第1章 その香りの先に
こちらの様子をうかがうようにしばし沈黙の後、闇の中から姿を現したのは私と同じ歳くらいの少年で、こちらを見る瞳が利発そうで涼やかだった。
彼が放ったのであろう、ケサク(短弓)の矢が背負う矢筒の中でガラ、と音を立てる。
「これは、お久しぶりでございます」
笑顔で出迎えると、エラムは先ほどの非礼を詫びた。
つと、視線がダリューンが抱えている娘へといくと、少し言い難そうに呟く。
「ああ、この娘はちょっと事情があってな、いや、決して怪しいものではない────はず」
「は・・・?」
ダリューンの語尾が自信がなさそうに尻すぼみになり、それを聞いたエラムは訝しげに眉根を寄せた。

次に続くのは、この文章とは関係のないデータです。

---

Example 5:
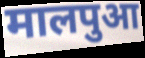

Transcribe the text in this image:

मालपुआ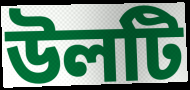
উলটি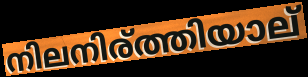
നിലനിര്ത്തിയാല്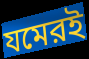
যমেরই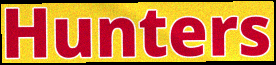
Hunters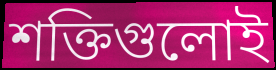
শক্তিগুলোইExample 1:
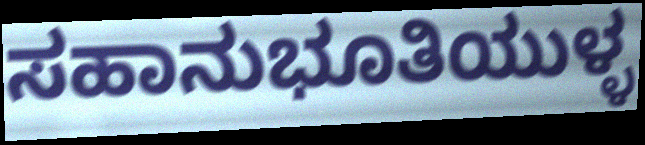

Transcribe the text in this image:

ಸಹಾನುಭೂತಿಯುಳ್ಳ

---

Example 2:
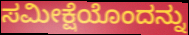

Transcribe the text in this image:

ಸಮೀಕ್ಷೆಯೊಂದನ್ನು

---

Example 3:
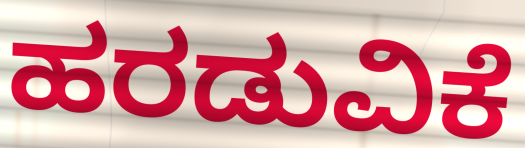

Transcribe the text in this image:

「まあ・・・いいでしょう、ダリューン様がそうおっしゃるのなら」
少しため息混じりにそう言うと、こちらですと闇に埋もれる森の奥を指差した。
案内された森を進むと、程なくして目の前には山荘が見えてきた。暖かな明かりが漏れている。
「ナルサス!俺だ、ダリューンだ!!」
「名乗る必要はない、騒々しい奴め・・・おぬしの声は1ファルサングも遠くから聞こえておったぞ!」
ギ・・・と音を立てて扉が開くと、不敵な笑みを浮かべたナルサスが出迎えたのだった。
姿を見るまではダリューンのように屈強な男のイメージを持っていたのだが、彼より線が細く筆を持つその手は、とてもマルダーン(戦士)のようには見えなかった。
久しぶりの再会で歯に衣を着せぬ会話をしている彼らは、白と黒、対のように見えもしたのだが。

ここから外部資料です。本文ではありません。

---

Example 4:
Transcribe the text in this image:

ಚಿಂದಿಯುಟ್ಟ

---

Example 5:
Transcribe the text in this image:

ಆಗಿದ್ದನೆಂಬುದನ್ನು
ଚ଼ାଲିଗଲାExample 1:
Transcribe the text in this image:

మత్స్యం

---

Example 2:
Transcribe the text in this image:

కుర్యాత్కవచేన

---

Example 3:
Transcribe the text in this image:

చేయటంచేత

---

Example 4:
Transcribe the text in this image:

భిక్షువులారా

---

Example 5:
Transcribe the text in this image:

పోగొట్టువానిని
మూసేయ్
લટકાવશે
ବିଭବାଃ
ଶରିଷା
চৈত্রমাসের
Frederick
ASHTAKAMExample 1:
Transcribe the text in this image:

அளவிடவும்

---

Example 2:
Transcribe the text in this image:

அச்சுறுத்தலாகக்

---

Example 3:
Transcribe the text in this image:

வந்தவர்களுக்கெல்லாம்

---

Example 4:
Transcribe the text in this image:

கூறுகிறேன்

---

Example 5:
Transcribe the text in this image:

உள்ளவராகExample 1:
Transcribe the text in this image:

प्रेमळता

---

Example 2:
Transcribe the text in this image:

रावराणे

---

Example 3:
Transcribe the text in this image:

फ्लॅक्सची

やや口の悪さが印象にあるナルサスに全く遠慮するようなこともなく、ダリューンはそれを楽しんでいる様子が伺える。
(友とは・・こういうものなのだろうな)
羨望の眼差しで一連のやり取りを伺っていると私の視線に気づいたのだろう、一度咳払いをした後にこちらへと向き直った。